Poucos homens públicos têm uma trajetória tão consistente e coerente quanto a de Flávio Dino, atual ministro da Justiça e indicado pelo presidente Lula para o Supremo Tribunal Federal. A indicação ainda precisa passar pelo crivo do Senado e sua sabatina está prevista para o próximo 13 de dezembro.
É muito simbólico que a sabatina de Dino ocorra em uma data que ainda assombra os brasileiros. Foi num 13 de dezembro, 55 anos atrás, que o general Costa e Silva editou o famigerado Ato Institucional no. 5, o AI-5, que radicalizou a repressão, tortura e assassinatos de opositores do regime, cassou mandatos de parlamentares e de três ministros do STF. A coincidência de datas não pode passar em branco, considerando os fatos mais recentes desde a eleição de Lula para seu terceiro mandato e a firme atuação de Flávio Dino em defesa da democracia neste país.
No primeiro ensaio terrorista a que assistimos, na noite de 12 de dezembro do ano passado, dia da diplomação de Lula no TSE, baderneiros golpistas incendiaram carros em Brasília e tentaram invadir a sede da Polícia Federal.
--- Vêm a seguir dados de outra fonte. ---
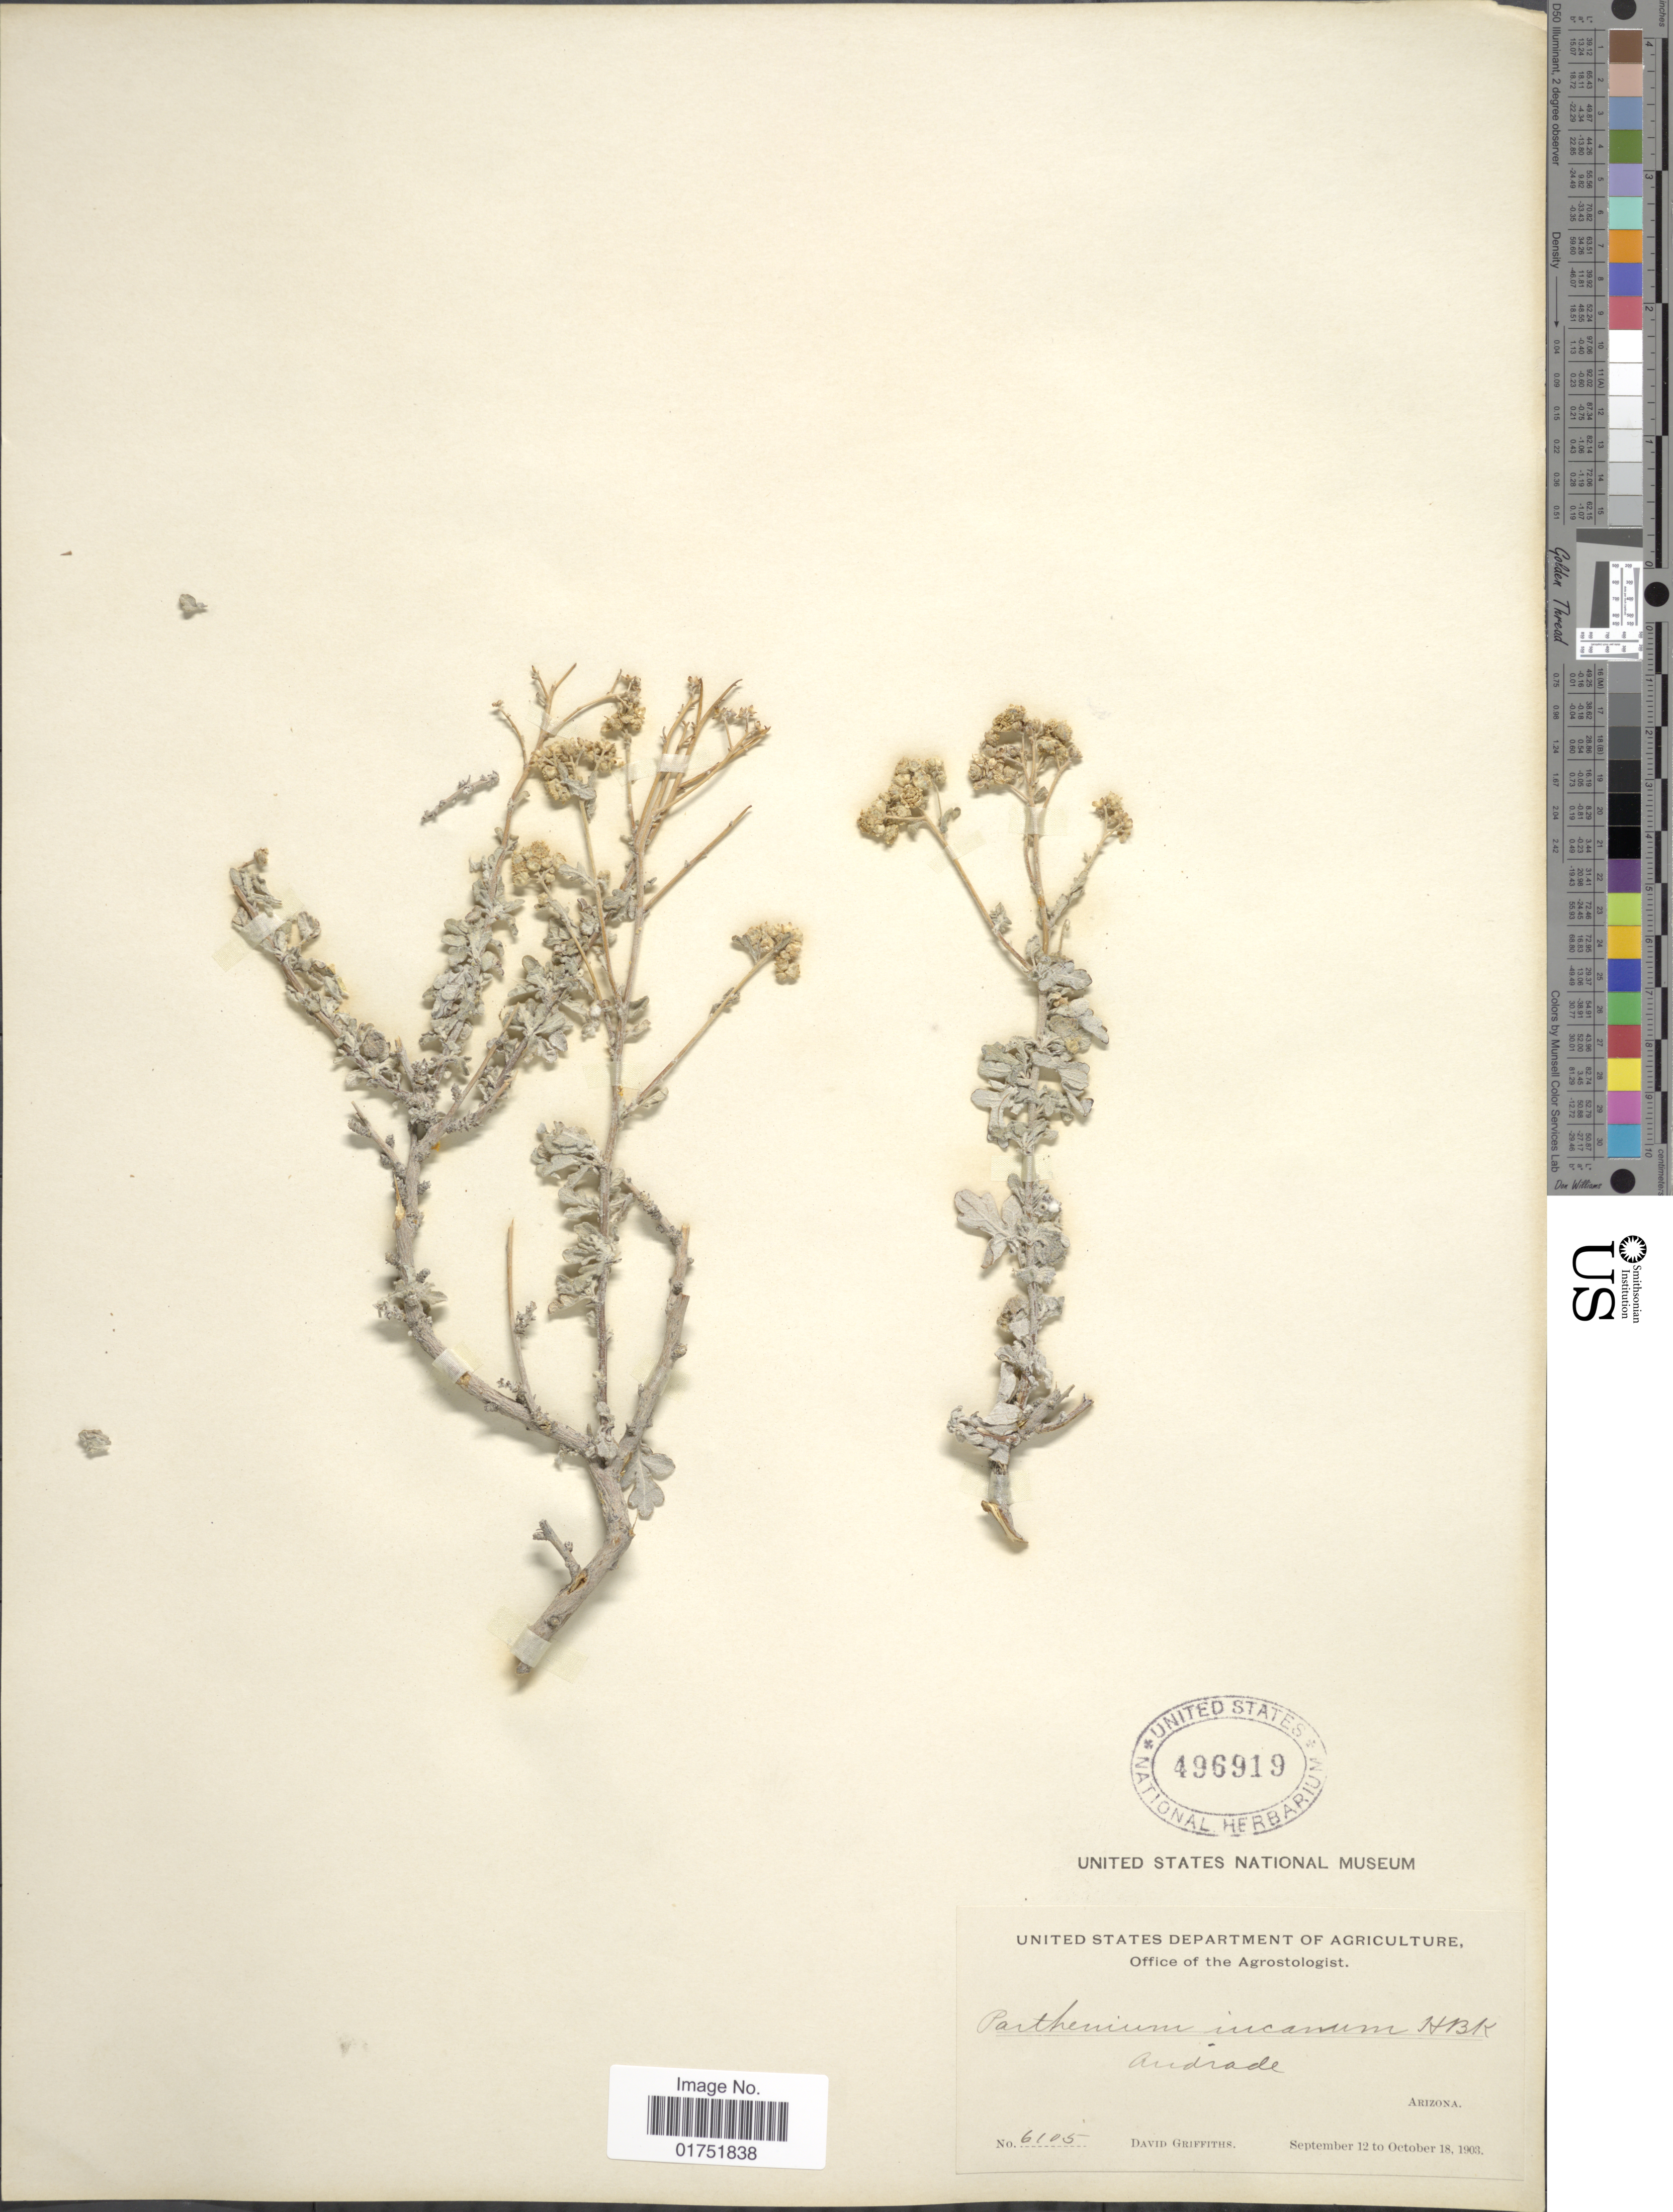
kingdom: Plantae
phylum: Tracheophyta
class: Magnoliopsida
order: Asterales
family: Asteraceae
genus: Parthenium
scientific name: Parthenium incanum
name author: Kunth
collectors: D. Griffiths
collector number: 6105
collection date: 1903-09-12/1903-10-18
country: United States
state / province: Arizona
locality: Andrade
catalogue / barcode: US 496919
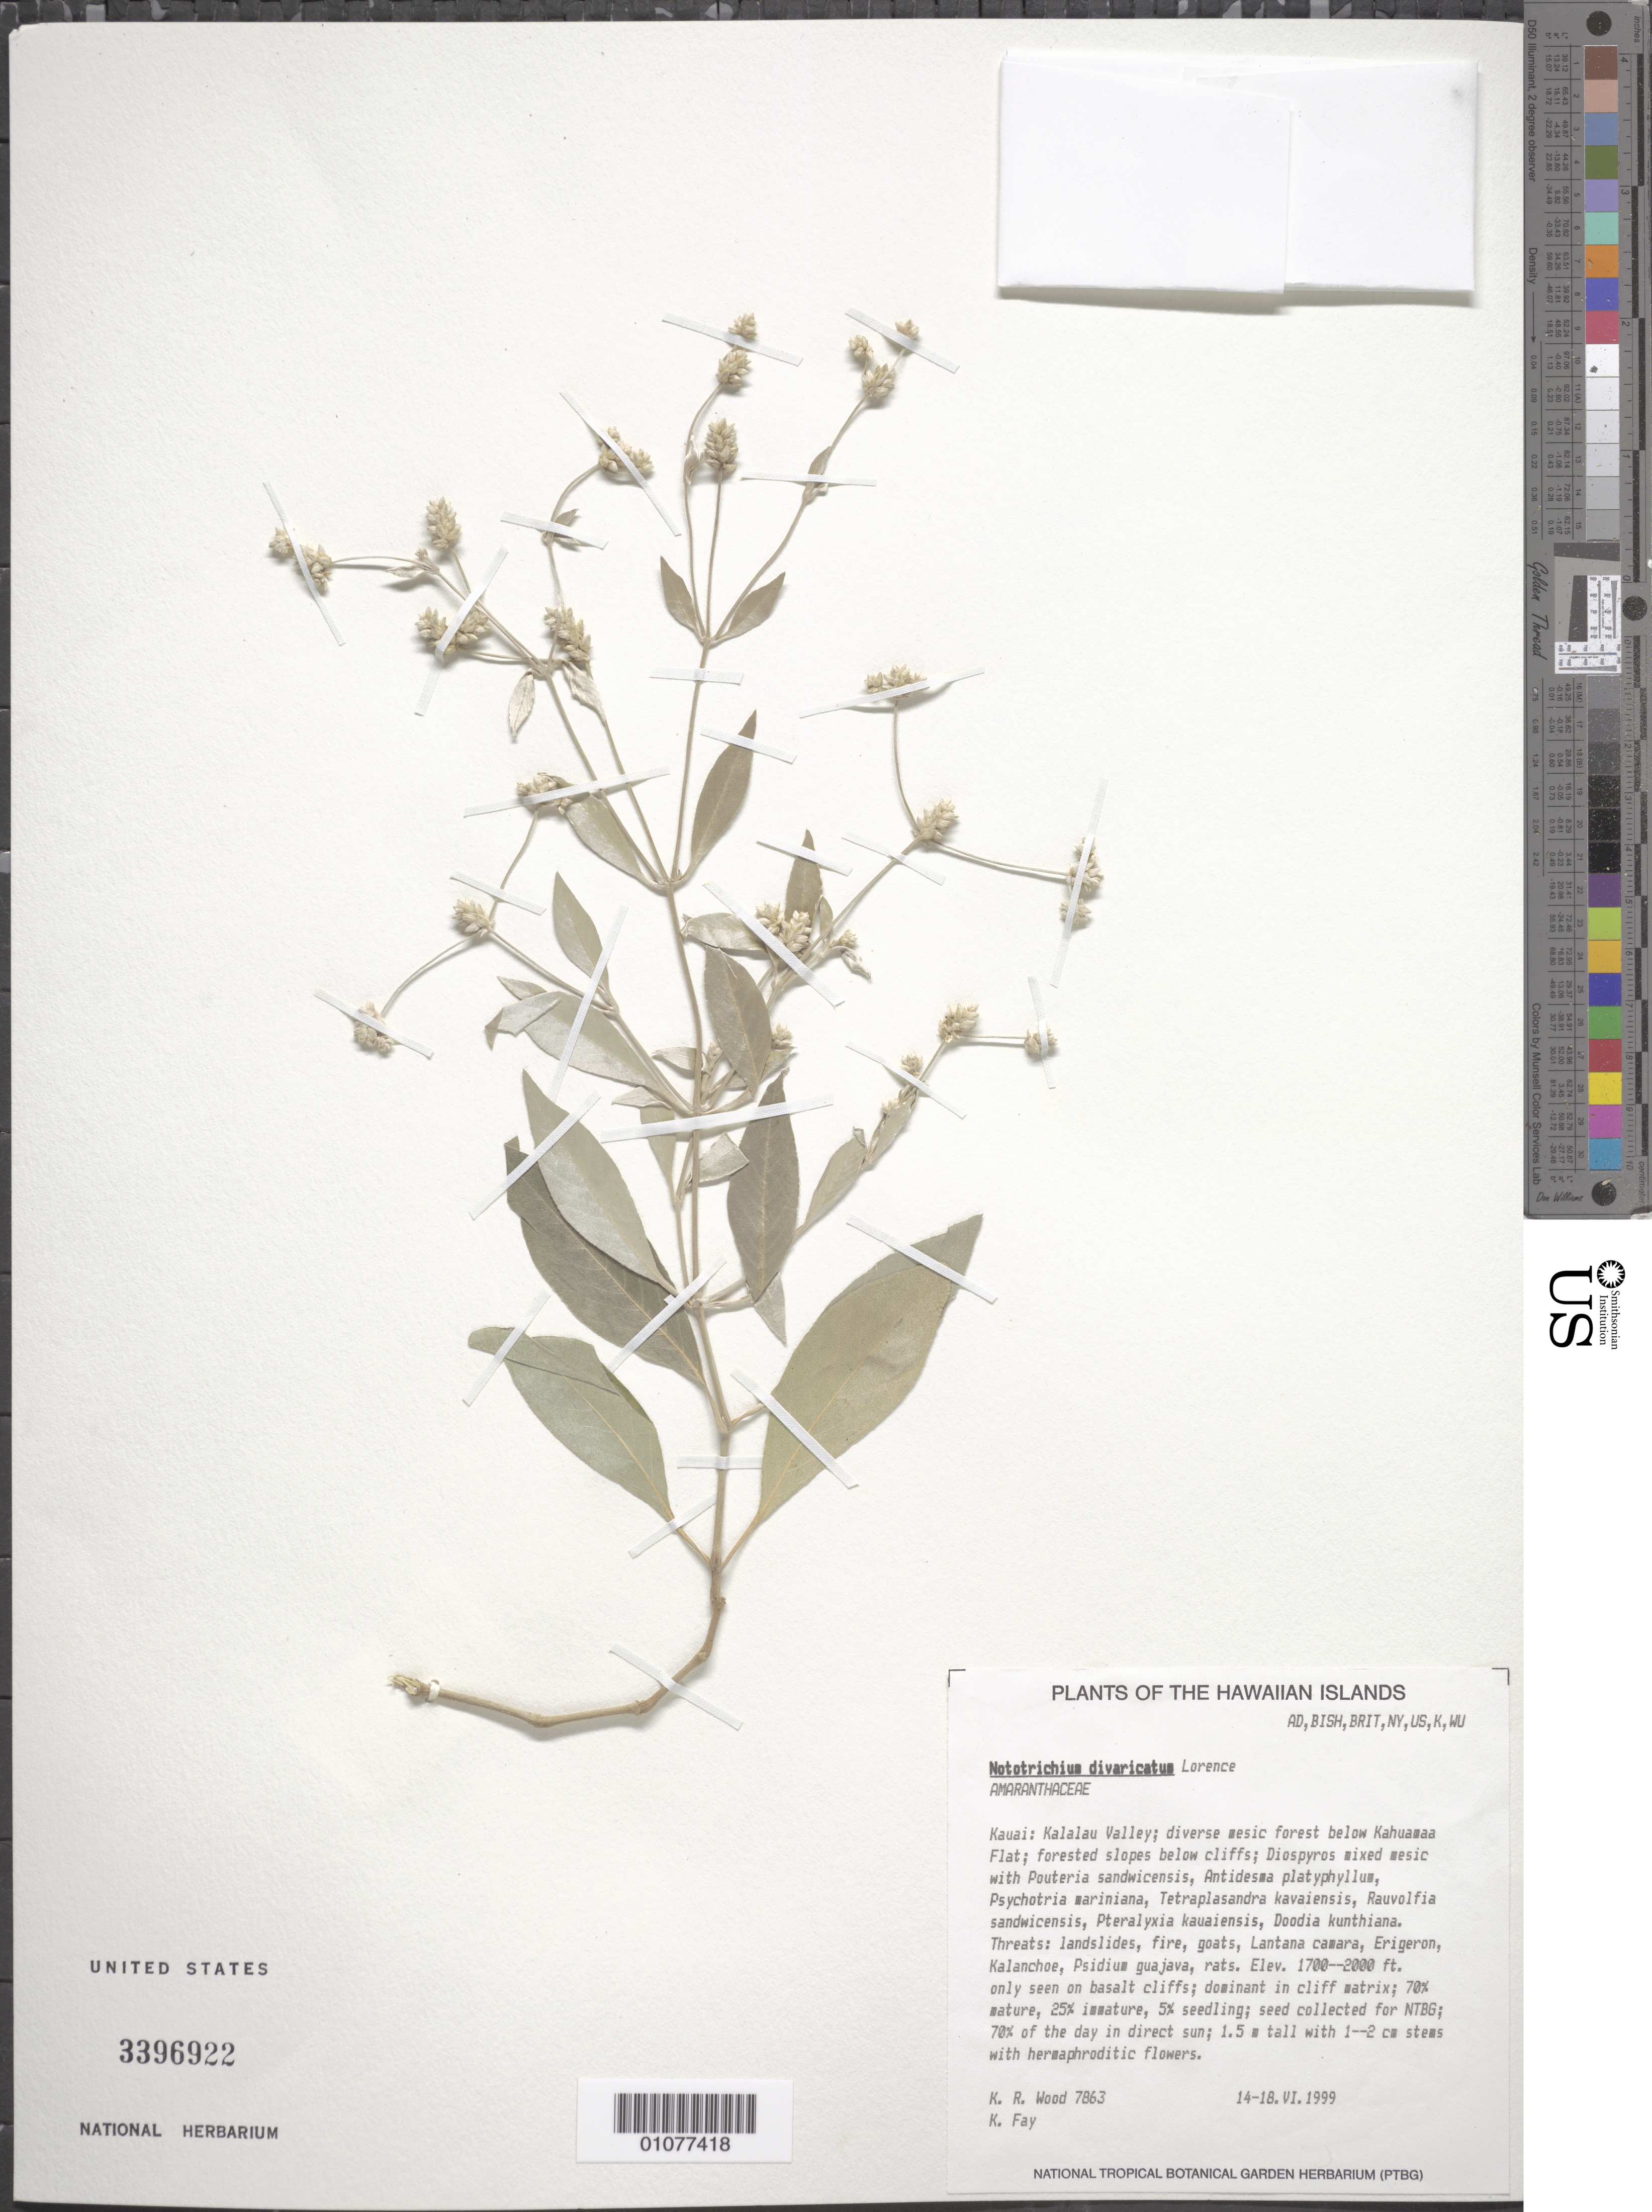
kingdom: Plantae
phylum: Tracheophyta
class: Magnoliopsida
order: Caryophyllales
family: Amaranthaceae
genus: Achyranthes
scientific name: Achyranthes divaricata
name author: (Lorence) Di Vincenzo et al.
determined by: Wagner, W. L., (BOT), Smithsonian Institution - National Museum of Natural History (UNITED STATES)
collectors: K. R. Wood & K. Fay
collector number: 7863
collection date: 1999-06-14/1999-06-18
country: United States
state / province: Hawaii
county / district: Kauai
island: Kaua'i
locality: Kalalau Valley, diverse mesic forest below Kahuamaa Flat, forested slopes below cliffs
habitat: basalt cliffs; landslides, fire, goats, Lantana camara, Erigeron, Kalanchoe, Psidium guajava, rats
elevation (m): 518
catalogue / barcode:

As autoridades locais e federais permaneceram inertes. Dino, já ministro da Justiça indicado por Lula, tomou a iniciativa de se dirigir ao país, por meio da imprensa, para acalmar a sociedade e informar sobre as providências tomadas.
Naquele momento, Dino disse a que veio, mostrando-se como um dos combatentes mais firmes pela democracia, com atuação decisiva no domingo infame, em 8 de janeiro, quando a violência golpista resultou na depredação das sedes dos três poderes da República. Foi o maior ataque às instituições democráticas no Brasil, como nunca se havia visto desde o fim da ditadura.
Dino chegará ao STF (assim espero) no momento em que a corte transformou-se no maior dique de contenção do golpismo e do projeto fascista no Brasil. Suas maiores credenciais são a defesa da democracia, do pacto constitucional de 1988 e do Estado democrático de Direito.
Mas a trajetória de Dino na vida pública vai além. Juiz federal de carreira, deputado federal, governador do Maranhão por dois mandatos seguidos e eleito senador em 2022. Quando eleito em 2014, pelo PC do B (hoje está no PSB), para o primeiro mandato de governador, conseguiu a façanha de derrotar o clã Sarney, repetindo a dose em 2018.
Durante a pandemia, enquanto Bolsonaro empurrava cloroquina goela abaixo dos brasileiros e mandava a população ir às ruas, como quem manda gado para o matadouro, Dino comandou uma operação cinematográfica para importar respiradores da China. A saga está contada no livro “Operação Secreta Etiópia-Maranhão”, de Wagner William (editora Vestígio). A operação desviou-se das rotas tradicionais de importação. Passou pela África para chegar ao Brasil e garantir a entrega dos equipamentos hospitalares mais procurados do mundo naquele momento. Tudo foi feito em sigilo porque o governo federal, se soubesse, sabotaria a importação.
Diferentemente de quem se acha elite intelectual no país e classifica notório saber apenas pela quantidade de livros ou teses que alguém escreveu, Dino tem a vantagem de conciliar saber jurídico com o conhecimento do que é o Brasil, nossa construção oligárquica e hierarquizada em camadas sobre camadas de privilégios. Dino fala português e não “juridiquês”. Construiu perfil de estadista, mas seu retorno à magistratura fará bem ao país. É o homem certo, no lugar certo e na hora certa neste momento de tantas incertezas no Brasil.
Por fim, uma nota de caráter pessoal. Flávio Dino conheceu a dor mais dilacerante que um pai pode sentir. Em fevereiro de 2012, perdeu o filho, Marcelo, aos 13 anos, durante internação para tratar uma crise de asma. Esteja onde estiver, Marcelo deve estar sentindo imenso orgulho do pai.